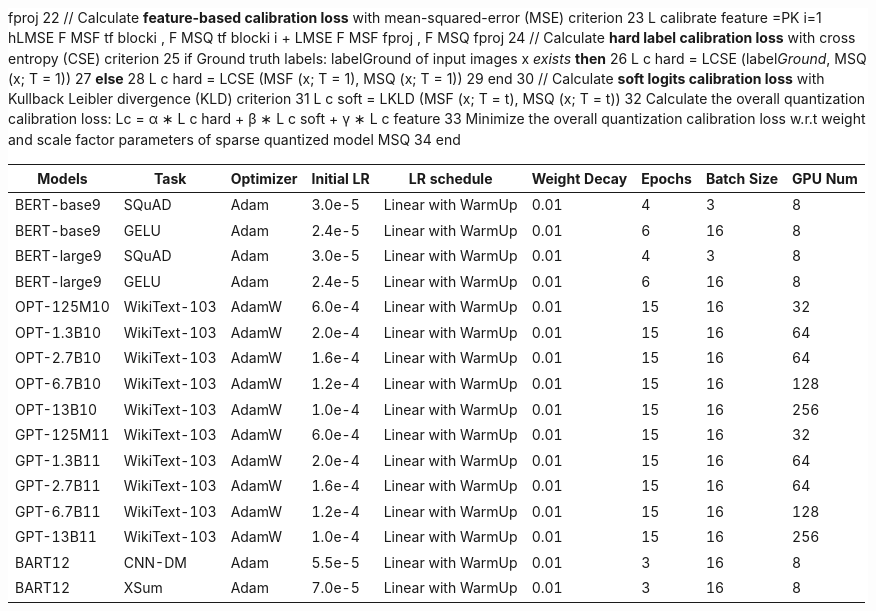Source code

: fproj 22 // Calculate **feature-based calibration loss** with mean-squared-error (MSE) criterion 23 L
calibrate feature =PK
i=1 hLMSE F
MSF
tf blocki
, F MSQ
tf blocki i + LMSE F
MSF
fproj , F MSQ
fproj 24 // Calculate **hard label calibration loss** with cross entropy (CSE) criterion 25 if Ground truth labels: labelGround of input images x *exists* **then**
26 L
c hard = LCSE (label*Ground*, MSQ (x; T = 1))
27 **else**
28 L
c hard = LCSE (MSF (x; T = 1), MSQ (x; T = 1))
29 end 30 // Calculate **soft logits calibration loss** with Kullback Leibler divergence (KLD) criterion 31 L
c soft = LKLD (MSF (x; T = t), MSQ (x; T = t))
32 Calculate the overall quantization calibration loss: Lc = α ∗ L
c hard + β ∗ L
c soft + γ ∗ L
c feature 33 Minimize the overall quantization calibration loss w.r.t weight and scale factor parameters of sparse quantized model MSQ
34 end

| Models      | Task         | Optimizer   | Initial LR   | LR schedule        | Weight Decay   | Epochs   | Batch Size   | GPU Num   |
|-------------|--------------|-------------|--------------|--------------------|----------------|----------|--------------|-----------|
| BERT-base9  | SQuAD        | Adam        | 3.0e-5       | Linear with WarmUp | 0.01           | 4        | 3            | 8         |
| BERT-base9  | GELU         | Adam        | 2.4e-5       | Linear with WarmUp | 0.01           | 6        | 16           | 8         |
| BERT-large9 | SQuAD        | Adam        | 3.0e-5       | Linear with WarmUp | 0.01           | 4        | 3            | 8         |
| BERT-large9 | GELU         | Adam        | 2.4e-5       | Linear with WarmUp | 0.01           | 6        | 16           | 8         |
| OPT-125M10  | WikiText-103 | AdamW       | 6.0e-4       | Linear with WarmUp | 0.01           | 15       | 16           | 32        |
| OPT-1.3B10  | WikiText-103 | AdamW       | 2.0e-4       | Linear with WarmUp | 0.01           | 15       | 16           | 64        |
| OPT-2.7B10  | WikiText-103 | AdamW       | 1.6e-4       | Linear with WarmUp | 0.01           | 15       | 16           | 64        |
| OPT-6.7B10  | WikiText-103 | AdamW       | 1.2e-4       | Linear with WarmUp | 0.01           | 15       | 16           | 128       |
| OPT-13B10   | WikiText-103 | AdamW       | 1.0e-4       | Linear with WarmUp | 0.01           | 15       | 16           | 256       |
| GPT-125M11  | WikiText-103 | AdamW       | 6.0e-4       | Linear with WarmUp | 0.01           | 15       | 16           | 32        |
| GPT-1.3B11  | WikiText-103 | AdamW       | 2.0e-4       | Linear with WarmUp | 0.01           | 15       | 16           | 64        |
| GPT-2.7B11  | WikiText-103 | AdamW       | 1.6e-4       | Linear with WarmUp | 0.01           | 15       | 16           | 64        |
| GPT-6.7B11  | WikiText-103 | AdamW       | 1.2e-4       | Linear with WarmUp | 0.01           | 15       | 16           | 128       |
| GPT-13B11   | WikiText-103 | AdamW       | 1.0e-4       | Linear with WarmUp | 0.01           | 15       | 16           | 256       |
| BART12      | CNN-DM       | Adam        | 5.5e-5       | Linear with WarmUp | 0.01           | 3        | 16           | 8         |
| BART12      | XSum         | Adam        | 7.0e-5       | Linear with WarmUp | 0.01           | 3        | 16           | 8         |

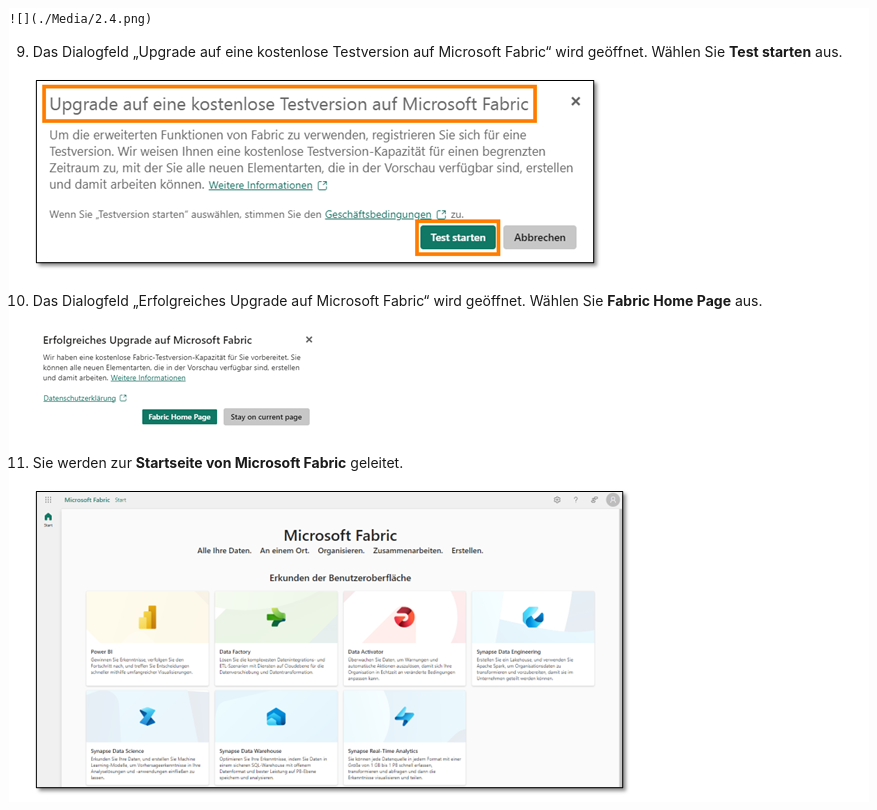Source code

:     ![](./Media/2.4.png)

9. Das Dialogfeld „Upgrade auf eine kostenlose Testversion auf Microsoft Fabric“ wird geöffnet. Wählen Sie **Test starten** aus.

    ![](./Media/2.5.png)
 

10. Das Dialogfeld „Erfolgreiches Upgrade auf Microsoft Fabric“ wird geöffnet. Wählen Sie **Fabric Home Page** aus.

    ![](./Media/2.6.png)
 
11. Sie werden zur **Startseite von Microsoft Fabric** geleitet.

    ![](./Media/2.7.png)
 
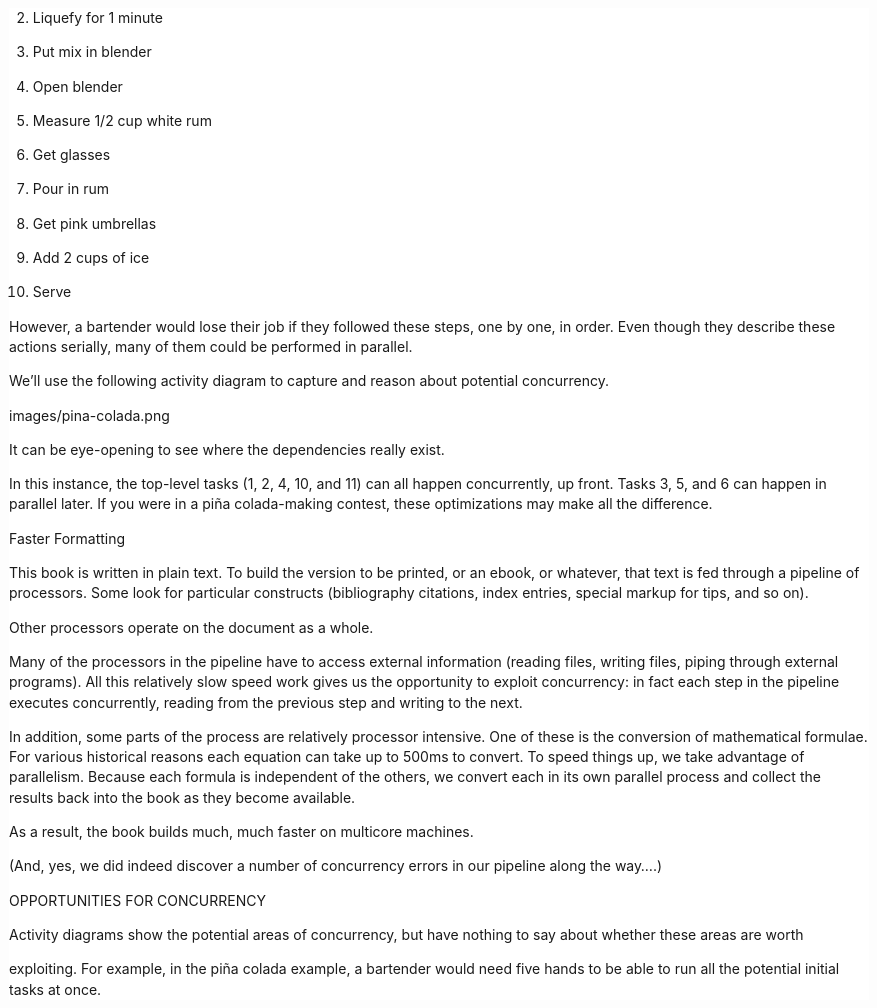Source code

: 2. Liquefy for 1 minute

3. Put mix in blender

3. Open blender

4. Measure 1/2 cup white rum

4. Get glasses

5. Pour in rum

5. Get pink umbrellas

6. Add 2 cups of ice

6. Serve

However, a bartender would lose their job if they followed these steps, one by one, in order. Even though they describe these actions serially, many of them could be performed in parallel.

We’ll use the following activity diagram to capture and reason about potential concurrency.

images/pina-colada.png

It can be eye-opening to see where the dependencies really exist.

In this instance, the top-level tasks (1, 2, 4, 10, and 11) can all happen concurrently, up front. Tasks 3, 5, and 6 can happen in parallel later. If you were in a piña colada-making contest, these optimizations may make all the difference.

Faster Formatting

This book is written in plain text. To build the version to be printed, or an ebook, or whatever, that text is fed through a pipeline of processors. Some look for particular constructs (bibliography citations, index entries, special markup for tips, and so on).

Other processors operate on the document as a whole.

Many of the processors in the pipeline have to access external information (reading files, writing files, piping through external programs). All this relatively slow speed work gives us the opportunity to exploit concurrency: in fact each step in the pipeline executes concurrently, reading from the previous step and writing to the next.

In addition, some parts of the process are relatively processor intensive. One of these is the conversion of mathematical formulae. For various historical reasons each equation can take up to 500ms to convert. To speed things up, we take advantage of parallelism. Because each formula is independent of the others, we convert each in its own parallel process and collect the results back into the book as they become available.

As a result, the book builds much, much faster on multicore machines.

(And, yes, we did indeed discover a number of concurrency errors in our pipeline along the way….)

OPPORTUNITIES FOR CONCURRENCY

Activity diagrams show the potential areas of concurrency, but have nothing to say about whether these areas are worth

exploiting. For example, in the piña colada example, a bartender would need five hands to be able to run all the potential initial tasks at once.
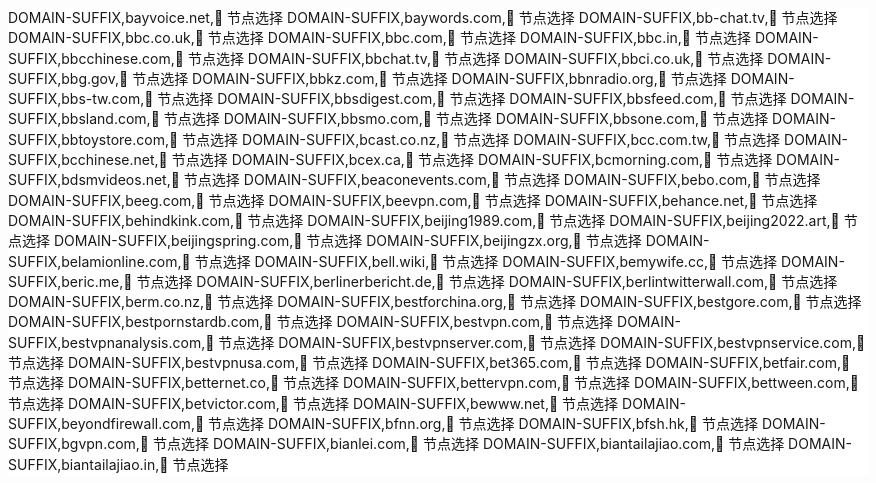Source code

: DOMAIN-SUFFIX,bayvoice.net,🚀 节点选择
DOMAIN-SUFFIX,baywords.com,🚀 节点选择
DOMAIN-SUFFIX,bb-chat.tv,🚀 节点选择
DOMAIN-SUFFIX,bbc.co.uk,🚀 节点选择
DOMAIN-SUFFIX,bbc.com,🚀 节点选择
DOMAIN-SUFFIX,bbc.in,🚀 节点选择
DOMAIN-SUFFIX,bbcchinese.com,🚀 节点选择
DOMAIN-SUFFIX,bbchat.tv,🚀 节点选择
DOMAIN-SUFFIX,bbci.co.uk,🚀 节点选择
DOMAIN-SUFFIX,bbg.gov,🚀 节点选择
DOMAIN-SUFFIX,bbkz.com,🚀 节点选择
DOMAIN-SUFFIX,bbnradio.org,🚀 节点选择
DOMAIN-SUFFIX,bbs-tw.com,🚀 节点选择
DOMAIN-SUFFIX,bbsdigest.com,🚀 节点选择
DOMAIN-SUFFIX,bbsfeed.com,🚀 节点选择
DOMAIN-SUFFIX,bbsland.com,🚀 节点选择
DOMAIN-SUFFIX,bbsmo.com,🚀 节点选择
DOMAIN-SUFFIX,bbsone.com,🚀 节点选择
DOMAIN-SUFFIX,bbtoystore.com,🚀 节点选择
DOMAIN-SUFFIX,bcast.co.nz,🚀 节点选择
DOMAIN-SUFFIX,bcc.com.tw,🚀 节点选择
DOMAIN-SUFFIX,bcchinese.net,🚀 节点选择
DOMAIN-SUFFIX,bcex.ca,🚀 节点选择
DOMAIN-SUFFIX,bcmorning.com,🚀 节点选择
DOMAIN-SUFFIX,bdsmvideos.net,🚀 节点选择
DOMAIN-SUFFIX,beaconevents.com,🚀 节点选择
DOMAIN-SUFFIX,bebo.com,🚀 节点选择
DOMAIN-SUFFIX,beeg.com,🚀 节点选择
DOMAIN-SUFFIX,beevpn.com,🚀 节点选择
DOMAIN-SUFFIX,behance.net,🚀 节点选择
DOMAIN-SUFFIX,behindkink.com,🚀 节点选择
DOMAIN-SUFFIX,beijing1989.com,🚀 节点选择
DOMAIN-SUFFIX,beijing2022.art,🚀 节点选择
DOMAIN-SUFFIX,beijingspring.com,🚀 节点选择
DOMAIN-SUFFIX,beijingzx.org,🚀 节点选择
DOMAIN-SUFFIX,belamionline.com,🚀 节点选择
DOMAIN-SUFFIX,bell.wiki,🚀 节点选择
DOMAIN-SUFFIX,bemywife.cc,🚀 节点选择
DOMAIN-SUFFIX,beric.me,🚀 节点选择
DOMAIN-SUFFIX,berlinerbericht.de,🚀 节点选择
DOMAIN-SUFFIX,berlintwitterwall.com,🚀 节点选择
DOMAIN-SUFFIX,berm.co.nz,🚀 节点选择
DOMAIN-SUFFIX,bestforchina.org,🚀 节点选择
DOMAIN-SUFFIX,bestgore.com,🚀 节点选择
DOMAIN-SUFFIX,bestpornstardb.com,🚀 节点选择
DOMAIN-SUFFIX,bestvpn.com,🚀 节点选择
DOMAIN-SUFFIX,bestvpnanalysis.com,🚀 节点选择
DOMAIN-SUFFIX,bestvpnserver.com,🚀 节点选择
DOMAIN-SUFFIX,bestvpnservice.com,🚀 节点选择
DOMAIN-SUFFIX,bestvpnusa.com,🚀 节点选择
DOMAIN-SUFFIX,bet365.com,🚀 节点选择
DOMAIN-SUFFIX,betfair.com,🚀 节点选择
DOMAIN-SUFFIX,betternet.co,🚀 节点选择
DOMAIN-SUFFIX,bettervpn.com,🚀 节点选择
DOMAIN-SUFFIX,bettween.com,🚀 节点选择
DOMAIN-SUFFIX,betvictor.com,🚀 节点选择
DOMAIN-SUFFIX,bewww.net,🚀 节点选择
DOMAIN-SUFFIX,beyondfirewall.com,🚀 节点选择
DOMAIN-SUFFIX,bfnn.org,🚀 节点选择
DOMAIN-SUFFIX,bfsh.hk,🚀 节点选择
DOMAIN-SUFFIX,bgvpn.com,🚀 节点选择
DOMAIN-SUFFIX,bianlei.com,🚀 节点选择
DOMAIN-SUFFIX,biantailajiao.com,🚀 节点选择
DOMAIN-SUFFIX,biantailajiao.in,🚀 节点选择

________

Can you quote verbatim the part of the material above that opens with the line containing "However, a bartender" and closes with the line containing "Many of the processors"?

> Output of the task
However, a bartender would lose their job if they followed these steps, one by one, in order. Even though they describe these actions serially, many of them could be performed in parallel.

We’ll use the following activity diagram to capture and reason about potential concurrency.

images/pina-colada.png

It can be eye-opening to see where the dependencies really exist.

In this instance, the top-level tasks (1, 2, 4, 10, and 11) can all happen concurrently, up front. Tasks 3, 5, and 6 can happen in parallel later. If you were in a piña colada-making contest, these optimizations may make all the difference.

Faster Formatting

This book is written in plain text. To build the version to be printed, or an ebook, or whatever, that text is fed through a pipeline of processors. Some look for particular constructs (bibliography citations, index entries, special markup for tips, and so on).

Other processors operate on the document as a whole.

Many of the processors in the pipeline have to access external information (reading files, writing files, piping through external programs). All this relatively slow speed work gives us the opportunity to exploit concurrency: in fact each step in the pipeline executes concurrently, reading from the previous step and writing to the next.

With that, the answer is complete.